The cited reason for the change has been repeated in most debates over public pensions: People are living longer, and the annual pension payouts for city retirees are getting harder for municipal governments to afford.
To curb the growth of retirement costs, a coalition of mayors and municipal officials want to switch to 401(k)-style retirement plans for all future hires – including police and firefighters.
Proposals are starting to gain traction after years of lobbying. A House plan passed out of committee this week, and a similar Senate measure is being teed up for consideration.
At a news conference Tuesday, Lancaster Mayor Rick Gray said final passage can’t come soon enough.
“Since I’ve been mayor, our pension contribution has gone from $2 million to $6 million plus annually,” said Gray. “That $4 million, though it might not mean much in the state Capitol, means less police, less firefighters, roads that aren’t paved as well, things that aren’t maintained.

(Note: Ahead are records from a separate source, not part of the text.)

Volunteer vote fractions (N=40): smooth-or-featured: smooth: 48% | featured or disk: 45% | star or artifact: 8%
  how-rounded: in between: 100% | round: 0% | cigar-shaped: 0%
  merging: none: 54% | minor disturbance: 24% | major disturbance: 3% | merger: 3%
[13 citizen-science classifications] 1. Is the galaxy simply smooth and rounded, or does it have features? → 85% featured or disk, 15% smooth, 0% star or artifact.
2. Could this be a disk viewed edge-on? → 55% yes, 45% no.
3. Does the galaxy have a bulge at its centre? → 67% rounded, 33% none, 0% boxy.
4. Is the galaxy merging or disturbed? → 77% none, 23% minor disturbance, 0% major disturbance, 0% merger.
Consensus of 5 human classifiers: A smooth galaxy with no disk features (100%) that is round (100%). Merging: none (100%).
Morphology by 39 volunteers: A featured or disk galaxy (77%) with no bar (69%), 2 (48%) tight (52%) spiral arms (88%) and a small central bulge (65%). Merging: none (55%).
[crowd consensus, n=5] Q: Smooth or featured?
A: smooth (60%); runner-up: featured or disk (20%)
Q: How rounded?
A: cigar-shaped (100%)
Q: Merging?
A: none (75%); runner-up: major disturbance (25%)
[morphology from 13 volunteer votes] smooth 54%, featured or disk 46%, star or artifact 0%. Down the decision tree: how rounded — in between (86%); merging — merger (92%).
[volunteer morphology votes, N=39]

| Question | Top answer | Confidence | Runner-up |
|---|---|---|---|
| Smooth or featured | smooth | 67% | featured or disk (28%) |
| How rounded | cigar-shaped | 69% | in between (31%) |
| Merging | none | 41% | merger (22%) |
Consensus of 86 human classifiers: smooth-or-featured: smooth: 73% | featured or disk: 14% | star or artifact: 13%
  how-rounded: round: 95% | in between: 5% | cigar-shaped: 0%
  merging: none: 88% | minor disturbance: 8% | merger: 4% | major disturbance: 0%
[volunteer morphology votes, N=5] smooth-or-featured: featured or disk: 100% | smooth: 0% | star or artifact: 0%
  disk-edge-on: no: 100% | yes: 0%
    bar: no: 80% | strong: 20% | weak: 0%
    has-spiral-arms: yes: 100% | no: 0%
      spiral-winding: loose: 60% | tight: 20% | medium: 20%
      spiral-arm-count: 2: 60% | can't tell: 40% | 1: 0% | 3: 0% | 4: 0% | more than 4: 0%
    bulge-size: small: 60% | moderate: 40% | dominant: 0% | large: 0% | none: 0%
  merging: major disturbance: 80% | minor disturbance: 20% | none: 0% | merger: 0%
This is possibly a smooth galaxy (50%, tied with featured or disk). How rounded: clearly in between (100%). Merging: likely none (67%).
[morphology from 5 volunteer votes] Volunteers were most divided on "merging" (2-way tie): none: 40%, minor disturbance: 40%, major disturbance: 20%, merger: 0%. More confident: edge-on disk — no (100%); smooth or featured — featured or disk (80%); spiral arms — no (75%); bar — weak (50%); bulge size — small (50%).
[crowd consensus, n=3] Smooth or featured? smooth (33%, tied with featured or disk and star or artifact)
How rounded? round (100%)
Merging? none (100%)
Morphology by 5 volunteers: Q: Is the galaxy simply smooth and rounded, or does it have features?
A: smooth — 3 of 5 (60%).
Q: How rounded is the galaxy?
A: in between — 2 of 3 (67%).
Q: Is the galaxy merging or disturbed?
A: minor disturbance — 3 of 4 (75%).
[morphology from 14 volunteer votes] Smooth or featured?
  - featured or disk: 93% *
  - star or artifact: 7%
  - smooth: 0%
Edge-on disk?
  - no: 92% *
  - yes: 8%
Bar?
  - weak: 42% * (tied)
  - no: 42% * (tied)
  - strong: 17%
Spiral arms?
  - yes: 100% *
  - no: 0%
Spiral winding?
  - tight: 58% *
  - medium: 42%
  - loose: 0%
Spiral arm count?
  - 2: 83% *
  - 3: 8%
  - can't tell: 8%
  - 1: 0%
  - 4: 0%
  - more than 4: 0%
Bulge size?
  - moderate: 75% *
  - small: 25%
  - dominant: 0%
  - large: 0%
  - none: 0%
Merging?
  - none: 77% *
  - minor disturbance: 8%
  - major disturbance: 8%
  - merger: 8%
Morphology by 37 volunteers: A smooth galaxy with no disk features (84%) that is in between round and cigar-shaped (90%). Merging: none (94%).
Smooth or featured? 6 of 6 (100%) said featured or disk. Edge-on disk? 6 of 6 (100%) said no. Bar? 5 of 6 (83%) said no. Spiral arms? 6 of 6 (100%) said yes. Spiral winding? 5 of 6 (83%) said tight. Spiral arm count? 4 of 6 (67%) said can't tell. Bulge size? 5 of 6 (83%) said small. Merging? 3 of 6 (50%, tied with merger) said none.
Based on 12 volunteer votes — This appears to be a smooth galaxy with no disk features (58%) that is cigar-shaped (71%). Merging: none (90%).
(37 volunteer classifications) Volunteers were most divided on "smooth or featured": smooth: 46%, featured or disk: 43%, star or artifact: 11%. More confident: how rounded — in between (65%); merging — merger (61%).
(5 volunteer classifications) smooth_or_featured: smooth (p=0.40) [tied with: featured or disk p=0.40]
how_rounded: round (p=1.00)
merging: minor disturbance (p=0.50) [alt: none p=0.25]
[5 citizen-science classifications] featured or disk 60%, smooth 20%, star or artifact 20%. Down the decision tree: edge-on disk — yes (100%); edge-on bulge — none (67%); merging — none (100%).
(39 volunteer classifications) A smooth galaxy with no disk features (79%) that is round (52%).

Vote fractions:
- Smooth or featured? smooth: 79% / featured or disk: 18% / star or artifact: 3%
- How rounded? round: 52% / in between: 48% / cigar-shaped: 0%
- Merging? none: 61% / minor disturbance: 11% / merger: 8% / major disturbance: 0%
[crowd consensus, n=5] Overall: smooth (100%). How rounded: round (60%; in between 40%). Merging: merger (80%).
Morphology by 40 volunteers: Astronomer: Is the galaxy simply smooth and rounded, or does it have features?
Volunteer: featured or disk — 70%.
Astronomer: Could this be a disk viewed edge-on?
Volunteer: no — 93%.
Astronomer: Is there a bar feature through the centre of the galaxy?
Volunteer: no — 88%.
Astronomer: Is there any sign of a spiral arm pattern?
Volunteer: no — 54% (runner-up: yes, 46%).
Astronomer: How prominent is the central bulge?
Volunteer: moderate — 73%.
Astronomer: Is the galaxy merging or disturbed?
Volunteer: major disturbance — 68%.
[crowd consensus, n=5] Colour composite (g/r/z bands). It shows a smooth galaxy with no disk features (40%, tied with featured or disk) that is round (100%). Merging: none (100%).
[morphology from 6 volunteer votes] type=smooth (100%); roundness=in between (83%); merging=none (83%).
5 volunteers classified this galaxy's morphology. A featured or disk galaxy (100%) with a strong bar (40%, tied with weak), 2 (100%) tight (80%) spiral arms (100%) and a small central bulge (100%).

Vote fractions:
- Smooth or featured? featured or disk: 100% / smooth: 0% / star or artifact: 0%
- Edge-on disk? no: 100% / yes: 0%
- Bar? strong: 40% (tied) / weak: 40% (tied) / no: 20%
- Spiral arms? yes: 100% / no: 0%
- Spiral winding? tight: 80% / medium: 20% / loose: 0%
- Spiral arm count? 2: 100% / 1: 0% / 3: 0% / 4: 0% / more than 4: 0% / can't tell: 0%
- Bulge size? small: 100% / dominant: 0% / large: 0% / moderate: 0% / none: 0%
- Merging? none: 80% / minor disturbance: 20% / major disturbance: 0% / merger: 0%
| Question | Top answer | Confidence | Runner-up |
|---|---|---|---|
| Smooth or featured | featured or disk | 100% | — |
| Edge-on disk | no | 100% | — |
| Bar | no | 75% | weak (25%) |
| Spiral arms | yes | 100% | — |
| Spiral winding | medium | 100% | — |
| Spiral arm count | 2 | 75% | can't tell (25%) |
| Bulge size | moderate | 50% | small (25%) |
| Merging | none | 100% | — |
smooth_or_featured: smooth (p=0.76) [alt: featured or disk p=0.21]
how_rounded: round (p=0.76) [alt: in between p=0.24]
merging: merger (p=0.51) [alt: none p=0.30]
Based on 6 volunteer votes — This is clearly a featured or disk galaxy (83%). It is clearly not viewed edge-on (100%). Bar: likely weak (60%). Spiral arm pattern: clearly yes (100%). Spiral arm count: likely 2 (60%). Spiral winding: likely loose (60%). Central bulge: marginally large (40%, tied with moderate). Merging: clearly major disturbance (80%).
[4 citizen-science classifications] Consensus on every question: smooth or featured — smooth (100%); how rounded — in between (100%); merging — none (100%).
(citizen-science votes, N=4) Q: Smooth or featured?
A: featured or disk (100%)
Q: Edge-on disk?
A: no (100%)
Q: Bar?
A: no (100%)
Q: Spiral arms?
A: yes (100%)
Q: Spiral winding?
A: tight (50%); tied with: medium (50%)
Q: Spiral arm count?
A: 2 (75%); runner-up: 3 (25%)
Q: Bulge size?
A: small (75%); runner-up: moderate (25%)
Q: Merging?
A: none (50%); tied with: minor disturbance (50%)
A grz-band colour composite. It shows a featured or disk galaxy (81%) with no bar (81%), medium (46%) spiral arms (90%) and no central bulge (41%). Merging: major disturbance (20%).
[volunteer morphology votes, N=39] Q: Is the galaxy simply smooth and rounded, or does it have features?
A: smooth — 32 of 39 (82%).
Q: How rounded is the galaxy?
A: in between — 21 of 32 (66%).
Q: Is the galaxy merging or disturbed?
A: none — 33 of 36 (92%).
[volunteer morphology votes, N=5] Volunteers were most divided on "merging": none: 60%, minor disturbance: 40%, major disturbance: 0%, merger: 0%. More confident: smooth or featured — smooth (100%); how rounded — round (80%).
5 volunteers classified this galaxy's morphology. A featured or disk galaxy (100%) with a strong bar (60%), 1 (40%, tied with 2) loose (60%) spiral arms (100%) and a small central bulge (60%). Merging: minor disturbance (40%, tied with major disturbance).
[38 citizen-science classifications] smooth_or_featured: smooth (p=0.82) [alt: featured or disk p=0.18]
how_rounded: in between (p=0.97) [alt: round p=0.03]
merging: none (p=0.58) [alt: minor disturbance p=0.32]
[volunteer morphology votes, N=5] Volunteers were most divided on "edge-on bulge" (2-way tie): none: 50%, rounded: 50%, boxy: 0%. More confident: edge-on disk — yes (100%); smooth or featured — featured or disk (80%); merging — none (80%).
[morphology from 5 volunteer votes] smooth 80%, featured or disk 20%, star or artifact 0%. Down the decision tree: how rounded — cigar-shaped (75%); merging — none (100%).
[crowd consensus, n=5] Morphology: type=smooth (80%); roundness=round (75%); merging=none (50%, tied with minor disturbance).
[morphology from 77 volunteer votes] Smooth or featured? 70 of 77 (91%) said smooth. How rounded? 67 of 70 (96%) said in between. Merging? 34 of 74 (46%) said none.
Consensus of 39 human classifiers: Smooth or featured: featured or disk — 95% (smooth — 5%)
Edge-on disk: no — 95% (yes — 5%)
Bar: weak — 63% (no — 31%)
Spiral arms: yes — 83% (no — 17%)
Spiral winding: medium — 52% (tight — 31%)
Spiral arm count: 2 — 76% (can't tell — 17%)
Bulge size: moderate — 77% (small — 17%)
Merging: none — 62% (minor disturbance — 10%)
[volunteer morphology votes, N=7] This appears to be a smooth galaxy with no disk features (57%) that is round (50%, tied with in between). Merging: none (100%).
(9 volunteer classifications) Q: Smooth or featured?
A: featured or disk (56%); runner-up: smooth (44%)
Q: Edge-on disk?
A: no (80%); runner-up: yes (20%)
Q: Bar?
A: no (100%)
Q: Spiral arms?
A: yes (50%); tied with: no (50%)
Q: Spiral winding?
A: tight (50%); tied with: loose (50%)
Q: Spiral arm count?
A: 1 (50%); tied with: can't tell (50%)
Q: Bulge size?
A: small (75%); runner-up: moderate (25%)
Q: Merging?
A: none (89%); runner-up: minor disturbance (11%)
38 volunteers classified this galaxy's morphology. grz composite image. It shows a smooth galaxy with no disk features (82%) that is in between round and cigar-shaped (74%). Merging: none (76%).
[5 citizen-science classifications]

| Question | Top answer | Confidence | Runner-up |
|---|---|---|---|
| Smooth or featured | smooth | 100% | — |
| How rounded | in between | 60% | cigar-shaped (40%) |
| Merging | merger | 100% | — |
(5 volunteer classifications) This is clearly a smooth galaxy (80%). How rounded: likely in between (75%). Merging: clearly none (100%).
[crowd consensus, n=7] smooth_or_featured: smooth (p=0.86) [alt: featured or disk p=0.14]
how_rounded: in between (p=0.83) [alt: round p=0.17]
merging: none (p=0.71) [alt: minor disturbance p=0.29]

It comes out of our general budget.”
Police and firefighter unions are against changes to their future members’ retirement plans. They say a traditional pension is the fairest retirement for workers who can become permanently injured on the job. Democrats are also opposed, citing concerns about retirement security for a unique subset of public workers.
The proposals would not change the pensions of current municipal employees, but it would preclude workers from seeing any increase in retirement benefits.